Following the launch of IAC Art Talks, the Institute for Australian and Chinese Arts and Culture (IAC) at Western Sydney University is excited to launch another webinar lecture series focusing on research around various aspects of culture. The aim of IAC Culture Talks is to build up cultural knowledge and understanding of multiculturality through sharing recent studies of specific areas that will engage, inform and enlighten audiences so as to better relate to the world of diversity and understand humanities.
IAC Culture Talks is a cross-disciplinary series exploring a diverse range of topics from contemporary society in mainland China, the Chinese Cultural Renaissance Movement in Taiwan to cultural investigations across Asia. Specially invited speakers include leading researchers and experts in ethnographic research, international legal practice, social and cultural studies, feminist studies, ethnomusicological research, Chinese Australian studies and more.
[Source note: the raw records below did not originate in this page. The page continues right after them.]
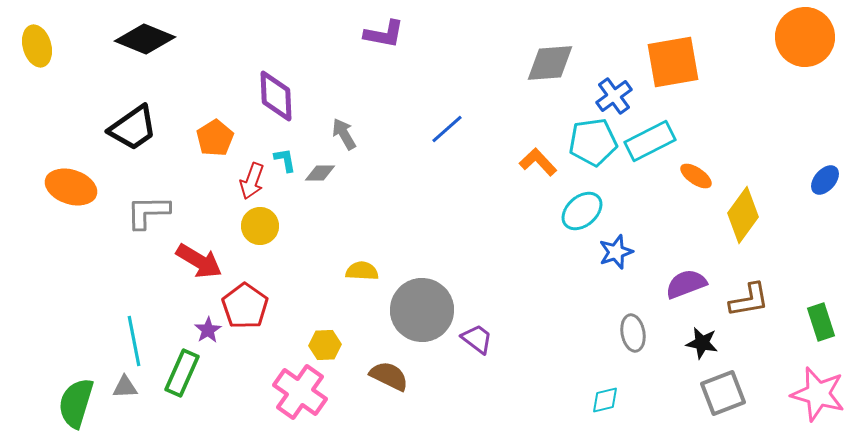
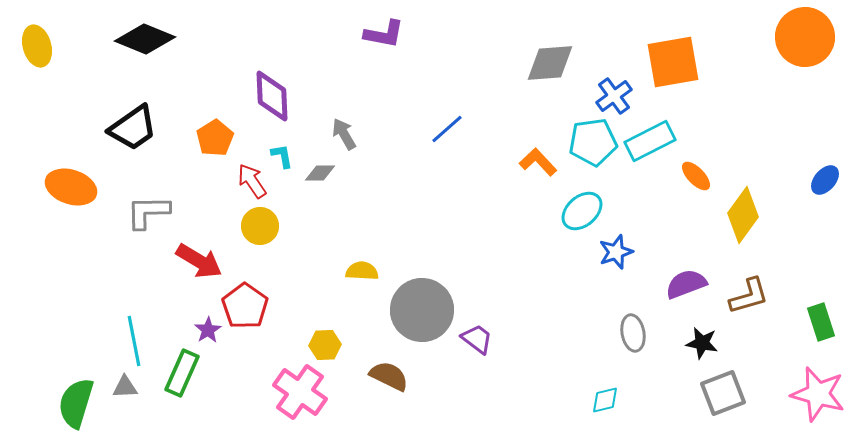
purple diamond at (276, 96): moved 4 px left
cyan L-shape at (285, 160): moved 3 px left, 4 px up
orange ellipse at (696, 176): rotated 12 degrees clockwise
red arrow at (252, 181): rotated 126 degrees clockwise
brown L-shape at (749, 300): moved 4 px up; rotated 6 degrees counterclockwise
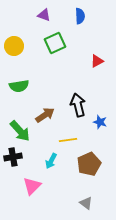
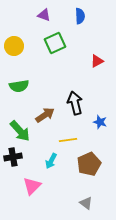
black arrow: moved 3 px left, 2 px up
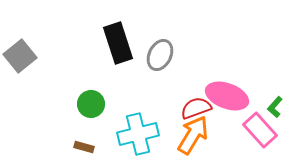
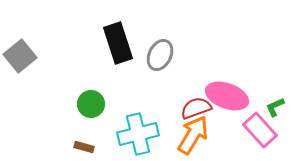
green L-shape: rotated 25 degrees clockwise
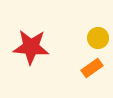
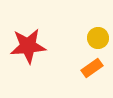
red star: moved 3 px left, 1 px up; rotated 9 degrees counterclockwise
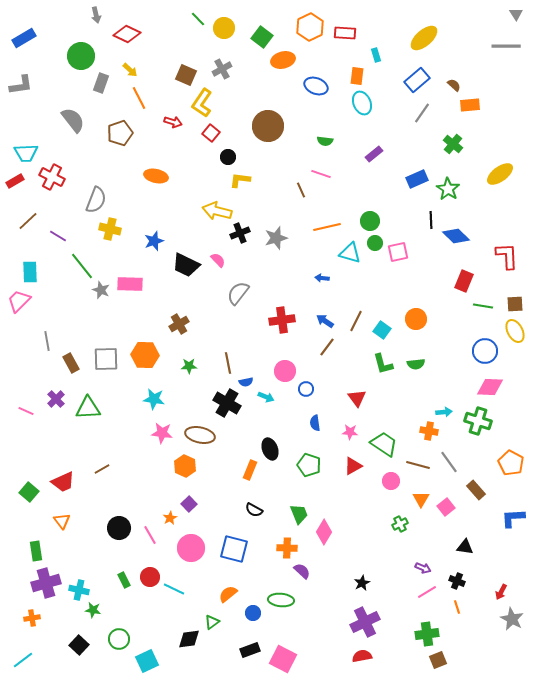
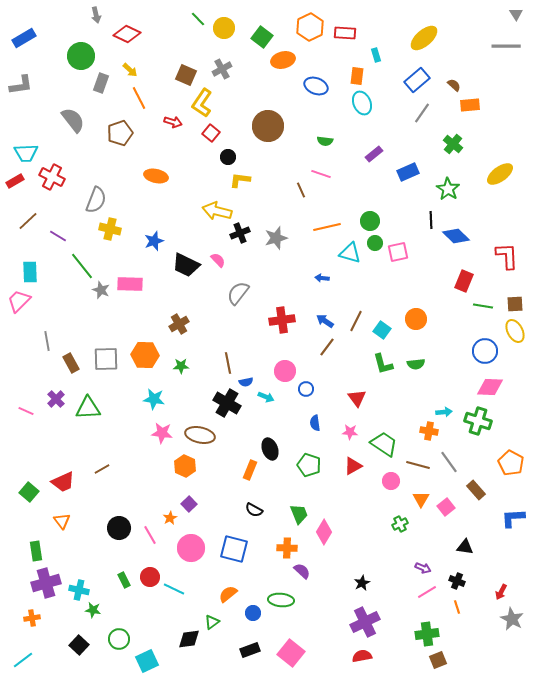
blue rectangle at (417, 179): moved 9 px left, 7 px up
green star at (189, 366): moved 8 px left
pink square at (283, 659): moved 8 px right, 6 px up; rotated 12 degrees clockwise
The series will be held via Zoom Webinar to enable interstate, national and international access. Each lecture will be recorded with each recording adding to IAC resources on arts and culture for ongoing usage by the general public.
For the Inaugural Lecture, we are greatly honoured and privileged to have the renowned and widely published scholar of media and cultural studies, Professor Wanning Sun of the University of Technology Sydney (UTS). The lecture focused on Professor Sun’s latest publication Love Trouble: Inequality in China and Its Intimate Consequences. Four decades of economic reform have made China one of the most unequal countries but the impact of inequality is not just socioeconomic. Love Troubles is the first book to examine the emotional cost of this inequality to the intimate and emotional lives of people in China. Drawing on first-hand ethnographic research among rural migrant factory workers in the Pearl River Delta in southern China, Professor Sun provides a critical and insightful analysis of narratives about love, romance, and intimacy in contemporary China. This book not only reveals a cultural anthropologist approach to China’s social changes, but also presents a significant intellectual intervention into worldwide debates on inequality. In this lecture, Professor Sun took the audience to the site of her research and show them what she had learned from talking to and interacting with some of the rural migrant workers who produce our iPhones.